Monday, November 23, 2009

Artist Statement

Atrocity Landscapes: World War I & World War II France Series

War is a malignant disease, an idiocy, a prison, and the pain it causes is beyond telling or meaning; but war was our condition and our history, the place we had to live in.-- Martha Gellhorn

The photographic exploration of past wars is one way I observe contemporary landscapes, but not just any landscapes. Places marking historical atrocities dating back to World War I in the trenches of the Somme region and the bunkers and forts in Verdun, France to World War II and the Allied invasion of Normandy are of particular interest to me. Those epic battles that occurred in the 20th century changed the course of human history, and today, we live with the consequences. The worst in human nature is still highlighted by those very places where many thousands and even millions of people perished due to war. This results in what I call an atrocity landscape. In the absence of the people who suffered in these places, the enduring architecture of war machines, bunkers, and disfigured infrastructure creates a message that easily transcends time.

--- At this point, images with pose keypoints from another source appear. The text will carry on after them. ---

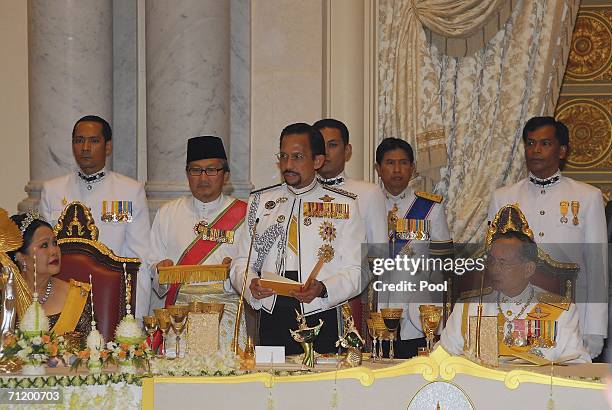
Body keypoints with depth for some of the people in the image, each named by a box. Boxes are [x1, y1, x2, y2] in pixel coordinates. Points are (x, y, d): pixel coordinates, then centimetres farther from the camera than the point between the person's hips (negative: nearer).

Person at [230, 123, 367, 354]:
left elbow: (356, 272, 1)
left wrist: (322, 289, -17)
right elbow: (241, 263, 12)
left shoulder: (344, 205, 6)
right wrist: (251, 285, -10)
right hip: (272, 322, 2)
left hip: (321, 320, -2)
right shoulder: (260, 202, 15)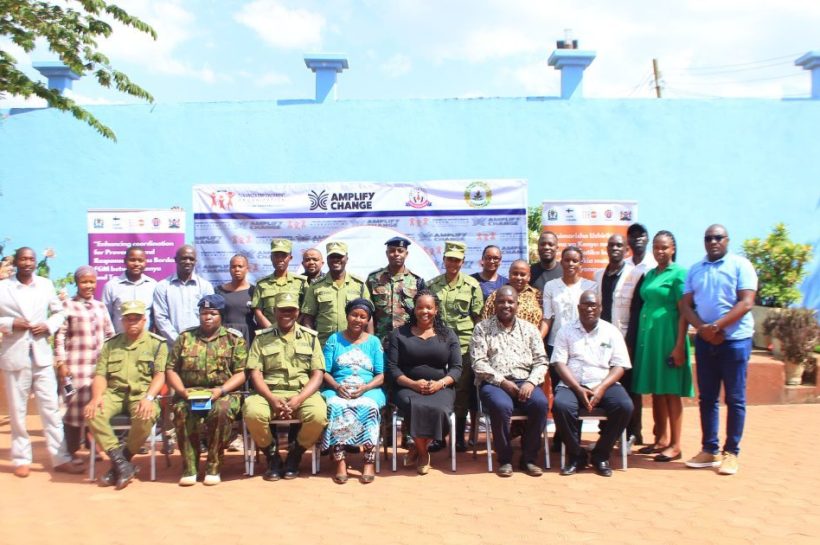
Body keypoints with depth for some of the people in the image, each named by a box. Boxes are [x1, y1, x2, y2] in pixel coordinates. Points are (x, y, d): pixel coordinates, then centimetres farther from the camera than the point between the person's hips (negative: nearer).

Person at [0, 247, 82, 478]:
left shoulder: (46, 284, 7)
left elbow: (59, 312, 14)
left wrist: (49, 326, -4)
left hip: (41, 354, 2)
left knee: (51, 407, 2)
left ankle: (61, 458, 6)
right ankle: (21, 459, 19)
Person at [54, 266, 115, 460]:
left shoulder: (100, 306, 14)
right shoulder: (68, 305, 0)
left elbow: (110, 334, 17)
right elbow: (59, 336, -4)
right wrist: (61, 362, -11)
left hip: (100, 364, 4)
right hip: (77, 364, -4)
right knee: (76, 406, -3)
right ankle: (71, 452, 7)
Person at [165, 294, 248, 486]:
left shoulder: (234, 339, 6)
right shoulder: (185, 337, 13)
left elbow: (241, 373, -1)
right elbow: (171, 370, 10)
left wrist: (220, 390, -16)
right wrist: (182, 391, -9)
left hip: (223, 393, -2)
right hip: (189, 393, 2)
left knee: (221, 410, -34)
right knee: (182, 411, -31)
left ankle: (213, 467, -19)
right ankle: (189, 468, -19)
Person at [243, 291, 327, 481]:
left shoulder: (310, 337, 12)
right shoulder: (262, 338, 12)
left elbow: (318, 374, 4)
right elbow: (255, 373, 3)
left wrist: (299, 399, -13)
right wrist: (272, 399, -15)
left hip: (303, 393, 0)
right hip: (270, 393, 0)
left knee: (318, 415, -32)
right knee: (252, 412, -32)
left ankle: (294, 457, -1)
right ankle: (272, 457, -4)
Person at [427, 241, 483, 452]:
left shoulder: (472, 285, 3)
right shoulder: (432, 285, 8)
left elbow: (477, 317, 4)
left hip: (464, 344, -1)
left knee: (462, 391, 2)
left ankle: (459, 436, 14)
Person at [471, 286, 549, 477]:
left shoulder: (529, 329, 15)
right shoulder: (482, 328, 7)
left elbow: (541, 361, 8)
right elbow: (478, 363, -2)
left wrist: (531, 382, -11)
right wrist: (502, 381, -14)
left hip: (524, 381, 3)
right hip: (493, 382, -2)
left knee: (541, 403, -28)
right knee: (502, 406, -35)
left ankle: (528, 458, -10)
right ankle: (505, 458, -12)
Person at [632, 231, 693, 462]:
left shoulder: (678, 273, -6)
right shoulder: (650, 274, 15)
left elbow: (684, 312, -10)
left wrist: (680, 345, -16)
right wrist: (641, 337, 9)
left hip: (667, 336, -7)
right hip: (647, 335, 7)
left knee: (670, 391, -2)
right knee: (655, 390, 11)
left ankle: (675, 446, 5)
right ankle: (661, 439, 21)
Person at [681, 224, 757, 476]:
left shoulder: (740, 265, -1)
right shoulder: (695, 270, 13)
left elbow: (746, 303, -11)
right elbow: (685, 304, 7)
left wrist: (717, 326, -18)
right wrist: (702, 328, -10)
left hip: (735, 339, -4)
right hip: (704, 340, 4)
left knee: (734, 398, 1)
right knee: (707, 397, 8)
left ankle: (731, 453, 9)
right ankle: (709, 450, 15)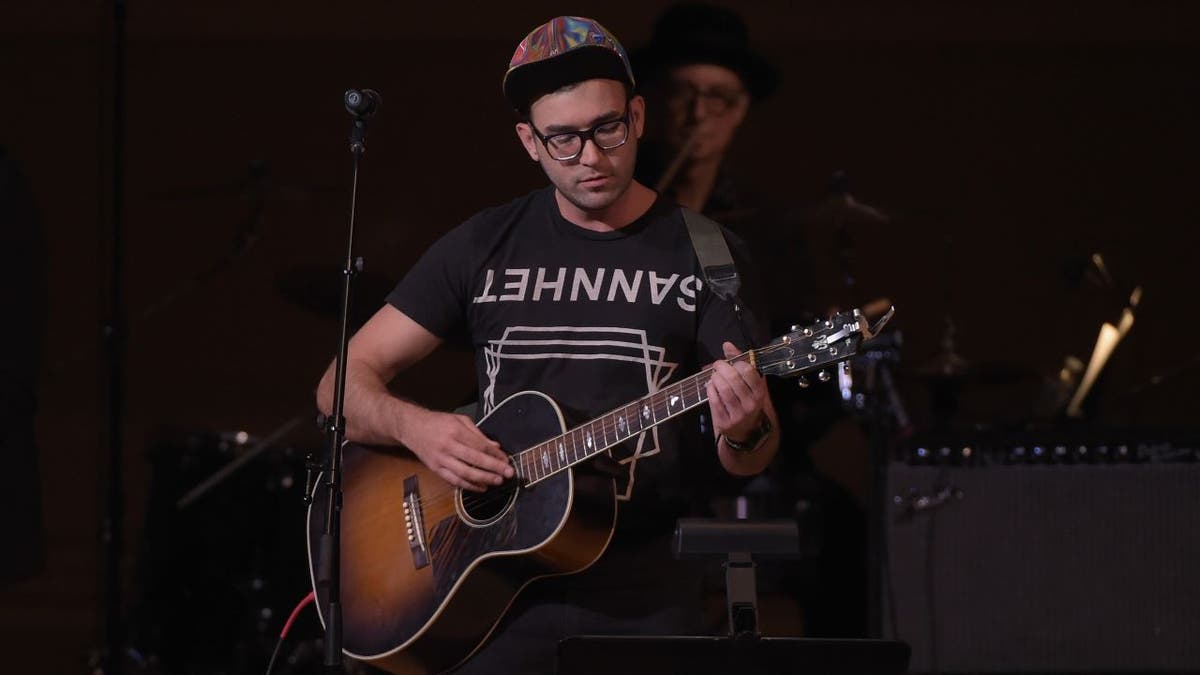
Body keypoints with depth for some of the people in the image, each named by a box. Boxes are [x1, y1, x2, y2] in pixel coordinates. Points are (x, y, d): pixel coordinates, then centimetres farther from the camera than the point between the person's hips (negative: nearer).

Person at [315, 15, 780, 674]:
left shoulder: (705, 255, 3)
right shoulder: (485, 246, 9)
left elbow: (752, 460, 0)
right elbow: (346, 382, 9)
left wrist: (744, 434, -24)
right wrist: (417, 428, -12)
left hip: (648, 598, -1)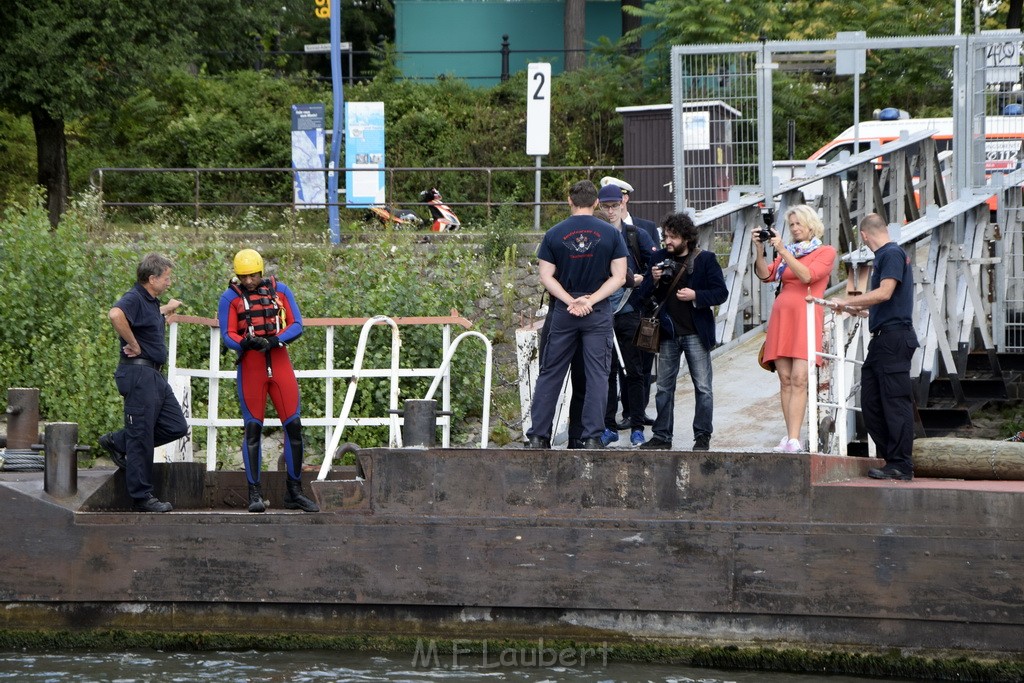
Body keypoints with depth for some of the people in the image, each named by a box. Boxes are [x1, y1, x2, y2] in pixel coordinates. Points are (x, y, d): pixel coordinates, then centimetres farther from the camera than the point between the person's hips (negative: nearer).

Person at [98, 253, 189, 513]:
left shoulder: (151, 301, 16)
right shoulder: (134, 298, -15)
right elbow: (115, 315, -37)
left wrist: (167, 309, 30)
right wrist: (134, 344, -26)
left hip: (155, 375, 10)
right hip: (138, 374, -10)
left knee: (176, 426, 10)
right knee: (141, 437, -4)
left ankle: (117, 442, 21)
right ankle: (142, 498, 2)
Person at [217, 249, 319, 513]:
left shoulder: (279, 290, 7)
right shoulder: (231, 297, 1)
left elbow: (296, 325, 2)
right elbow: (227, 335, -4)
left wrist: (274, 341, -16)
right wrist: (245, 343, -26)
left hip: (280, 362, 2)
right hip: (251, 366, -2)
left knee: (294, 426, 1)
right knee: (253, 429, -2)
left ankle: (294, 492, 11)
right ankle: (255, 494, 2)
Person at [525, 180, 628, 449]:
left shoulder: (554, 234, 0)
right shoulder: (610, 234, -1)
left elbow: (546, 277, -4)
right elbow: (619, 277, -6)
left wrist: (571, 301, -6)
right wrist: (590, 300, -9)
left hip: (563, 314, 1)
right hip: (599, 314, -1)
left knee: (549, 375, 8)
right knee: (597, 376, 3)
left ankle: (537, 436, 7)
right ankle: (593, 437, -2)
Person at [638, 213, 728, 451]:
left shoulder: (705, 259, -4)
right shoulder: (660, 259, 7)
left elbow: (721, 292, -6)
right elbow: (648, 296, 10)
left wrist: (696, 296, -19)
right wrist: (653, 281, -10)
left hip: (696, 333, -4)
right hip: (668, 333, 4)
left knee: (703, 388, 0)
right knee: (664, 387, 8)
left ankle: (702, 436, 7)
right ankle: (662, 436, 14)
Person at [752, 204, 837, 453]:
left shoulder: (825, 252, 6)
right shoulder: (788, 252, 20)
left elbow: (807, 276, -12)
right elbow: (765, 275, 6)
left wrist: (782, 251, -15)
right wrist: (759, 249, -8)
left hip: (805, 317, -5)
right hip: (781, 317, 5)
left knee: (799, 379, -14)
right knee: (785, 380, 0)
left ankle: (794, 439, -21)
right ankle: (790, 438, 1)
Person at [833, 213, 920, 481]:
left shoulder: (892, 254, -9)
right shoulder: (885, 255, 20)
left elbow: (884, 293, -20)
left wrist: (847, 301, -13)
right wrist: (857, 308, 39)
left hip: (894, 336, -10)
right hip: (881, 339, 10)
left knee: (895, 402, -9)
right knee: (870, 403, 9)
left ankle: (901, 466, -8)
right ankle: (892, 460, 12)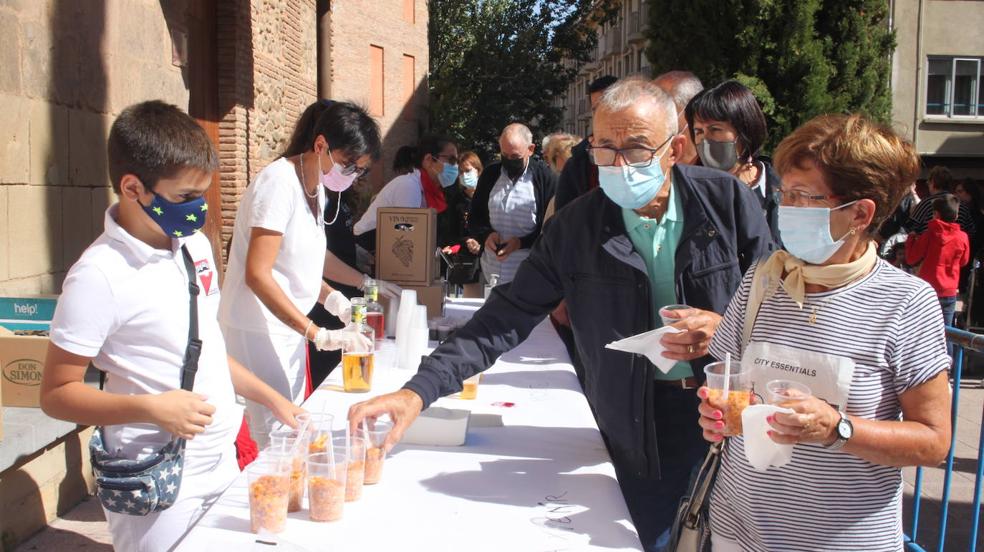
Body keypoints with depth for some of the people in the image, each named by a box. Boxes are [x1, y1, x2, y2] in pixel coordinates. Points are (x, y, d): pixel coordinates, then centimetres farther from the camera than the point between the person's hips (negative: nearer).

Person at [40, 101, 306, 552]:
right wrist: (149, 408, -25)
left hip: (222, 464, 7)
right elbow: (56, 394, -13)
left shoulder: (195, 244, 4)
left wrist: (269, 398, 13)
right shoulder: (99, 276, -18)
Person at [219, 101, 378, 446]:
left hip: (288, 327, 9)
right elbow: (257, 275, -24)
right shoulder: (279, 183, -17)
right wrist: (318, 334, -28)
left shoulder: (316, 187, 10)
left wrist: (332, 298, 0)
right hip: (258, 330, -9)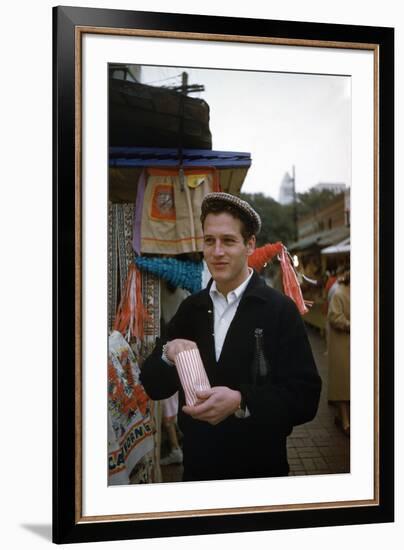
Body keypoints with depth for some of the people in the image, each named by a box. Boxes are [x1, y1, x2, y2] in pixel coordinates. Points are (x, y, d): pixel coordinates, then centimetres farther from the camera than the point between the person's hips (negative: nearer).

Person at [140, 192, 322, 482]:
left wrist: (241, 401, -29)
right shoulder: (190, 308, 2)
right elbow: (153, 387, 3)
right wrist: (167, 356, -17)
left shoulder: (281, 310, -12)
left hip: (259, 472, -3)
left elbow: (305, 398, -16)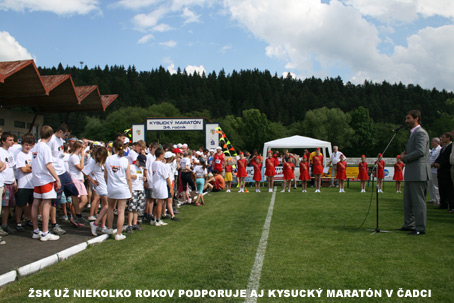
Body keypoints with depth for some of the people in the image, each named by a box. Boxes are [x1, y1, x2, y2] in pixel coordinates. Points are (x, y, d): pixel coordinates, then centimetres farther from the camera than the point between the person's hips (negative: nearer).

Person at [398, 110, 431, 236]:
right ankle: (409, 224, 25)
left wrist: (405, 158, -11)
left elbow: (420, 152, -23)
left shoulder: (420, 133, -12)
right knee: (408, 201, 15)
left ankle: (420, 228, 2)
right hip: (411, 173, 10)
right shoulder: (413, 133, 21)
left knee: (418, 201, -4)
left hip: (418, 173, -10)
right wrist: (405, 154, 9)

My interest as a photographer is to notice those places and connect the past atrocity with what remains in the present day landscape. In some instances, the landscape has changed, mostly as a consequence of Mother Nature, but remains forever scarred by the human conflict. Tangibly speaking, little remains of war in these places except for concrete bunkers, barrack foundations, and bombardment craters. The immediate horrors of the battle are covered by time, leaving memorial ground from which we are asked to remember those who sacrificed. In my photographic investigations, I ask the viewer to not simply remember, but to explore our collective historical memory of atrocity as it inhabits the landscape today.

Furthermore, I photograph these places to release my own profound sense of loss experienced as a student of human history. It is my intention that these photographs bridge the gap between the past and the present through a reinterpretation of how landscapes serve as witness to humanity’s worst conflicts. The images I create are merely a trace of the past in the present.

This body of work was produced using vintage cameras, most notably the Brownie Hawkeye manufactured by Kodak from 1940s to the early 1960s.